Rotation is a kubectl patch deployment away — no DB migration, no user re-onboarding. SCIM-managed humans are unaffected.
Forced auth in production
KUBEHERO_REQUIRE_AUTH=true
This single flag flips the open-mode default off. Every RPC without a valid Bearer returns Unauthenticated. Set it the moment you put the cp in front of real users.
The Helm chart's values.production.yaml does this for you.
Token verification — what the cp actually checks
Every JWT goes through, in order:
- Three-part structure — header, payload, signature, base64url-decoded.
- Algorithm match — RS256/384/512 → RSA, ES256/384 → ECDSA. Symmetric
octkeys are rejected. - Signature — verified against the
kidfrom the JWKS cache.

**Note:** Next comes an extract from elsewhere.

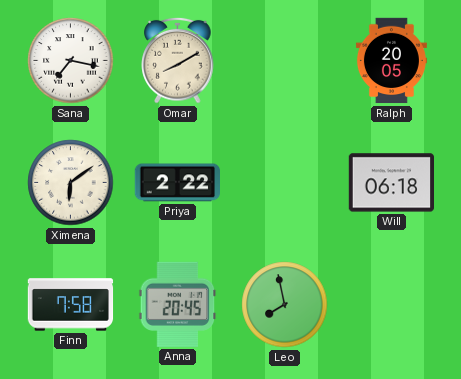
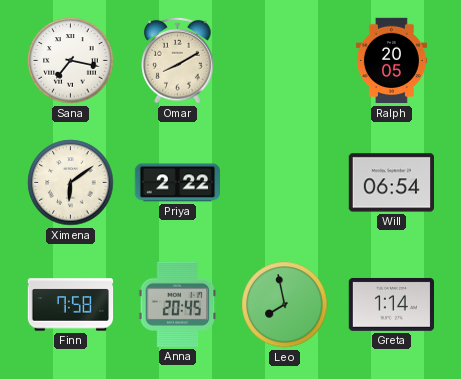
Will: 06:18 -> 06:54
Greta: none -> 1:14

Cache TTL is 1h; misses trigger a refetch (so rotated keys don't lock anyone out). issmatchesOIDC_ISSUER_URLexactly.audmatchesOIDC_AUDIENCEwhen set (string or[]string).expnot in the past,nbfnot in the future.- Group → role resolution. Highest-ranked match in
KUBEHERO_GROUP_ROLESwins. Falls back to legacykh_roles: ["admin"]claim, then toviewer.
Every step is in services/control-plane/internal/auth/ if you want to read the implementation.